El más reciente referente sobre las mejores ciudades para hacer negocios en América Latina, elaborado por América Económica, incluye dentro de un selecto listado de 46 a las cinco principales capitales colombianas, que a su vez conforman el paquete de destinos turísticos de mayor envergadura del país tanto para los mercados interno como internacional.

Bogotá sigue encaramada dentro del acreditado Top Ten y conserva el octavo lugar obtenido en 2011; Cartagena sube tres puestos -del 27 pasó al 24-, mientras que Medellín, Cali y Barranquilla decrecen y bajan del 17 al 20, del 30 al 31, y del 31 al 35, respectivamente. El ránking, pese al traspié dado por estas últimas, presenta al mundo unas ciudades colombianas que dan la pelea por la calidad de su capital humano, por su sostenibilidad, competitividad y gestión ambiental, y que enfrentan con mayor o menor éxito el incierto clima económico global.

La innovadora Medellín pierde algunos puestos pero mantiene su segundo lugar en el portafolio nacional.
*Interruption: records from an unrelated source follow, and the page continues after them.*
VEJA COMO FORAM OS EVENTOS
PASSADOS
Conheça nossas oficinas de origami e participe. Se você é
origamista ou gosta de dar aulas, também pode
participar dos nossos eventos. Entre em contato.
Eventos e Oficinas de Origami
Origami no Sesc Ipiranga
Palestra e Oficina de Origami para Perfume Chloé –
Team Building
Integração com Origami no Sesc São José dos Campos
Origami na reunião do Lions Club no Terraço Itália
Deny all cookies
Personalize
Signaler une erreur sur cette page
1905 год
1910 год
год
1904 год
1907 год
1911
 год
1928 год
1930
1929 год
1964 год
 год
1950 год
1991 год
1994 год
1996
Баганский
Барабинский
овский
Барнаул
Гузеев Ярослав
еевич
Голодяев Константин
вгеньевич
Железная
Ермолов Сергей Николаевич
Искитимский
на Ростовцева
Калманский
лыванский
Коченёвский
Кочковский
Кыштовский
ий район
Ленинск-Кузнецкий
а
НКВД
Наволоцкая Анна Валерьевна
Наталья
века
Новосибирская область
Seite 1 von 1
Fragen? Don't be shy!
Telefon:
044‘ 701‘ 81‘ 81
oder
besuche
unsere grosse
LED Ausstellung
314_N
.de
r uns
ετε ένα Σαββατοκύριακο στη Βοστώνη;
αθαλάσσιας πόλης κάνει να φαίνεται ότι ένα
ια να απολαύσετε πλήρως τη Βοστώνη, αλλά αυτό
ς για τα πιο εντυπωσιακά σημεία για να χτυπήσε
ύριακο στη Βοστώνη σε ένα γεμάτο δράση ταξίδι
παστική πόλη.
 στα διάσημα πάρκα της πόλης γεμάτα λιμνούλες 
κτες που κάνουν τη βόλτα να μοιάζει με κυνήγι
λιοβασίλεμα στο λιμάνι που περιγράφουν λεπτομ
Avances obtenidos en los campos de movilidad, espacio público y servicios corporativos se ensombrecen de alguna forma frente a problemas de seguridad, sensación que también le preocupa a Cartagena, que mantiene el tercer lugar y le recorta tres posiciones, pero tiene para la venta logros visibles en educación y en su presencia de marca.

Bogotá, entre tanto, preserva su condición de principal potencial de negocios en el país y libra una férrea competencia en la región con ciudades como Buenos Aires, Río y Panamá, que la preceden, y con Brasilia, Lima y Montevideo, que le siguen el paso a corta distancia. Falencias de peso, como la falta de un Centro de Convenciones de primer orden, le han restado posibilidades para atraer un mayor número de eventos de jerarquía, pese al audaz crecimiento de su infraestructura hotelera. Sus fortalezas se centran en la disminución de la desigualdad social, el mejoramiento de la seguridad y su posicionamiento como principal centro turístico.

Colombia confirma avances en la región y sus ciudades representativas adquieren prominencia en la conquista del mercado de los negocios, aunque no con la figuración adquirida por sus homólogas chilenas y brasileras, que pasan por mejor momento. Caso contrario a lo que sucede con las ciudades mexicanas que tras cotizar a la baja por sus dificultades internas de violencia aún no impactan con fuerza en su proceso de recuperación, pese a la esperanzadora proyección de repunte para este año.

Competencia dura, sin duda, que obligará a no bajar los brazos. Un descuido de las variables de competitividad arriesgarían los flujos turísticos.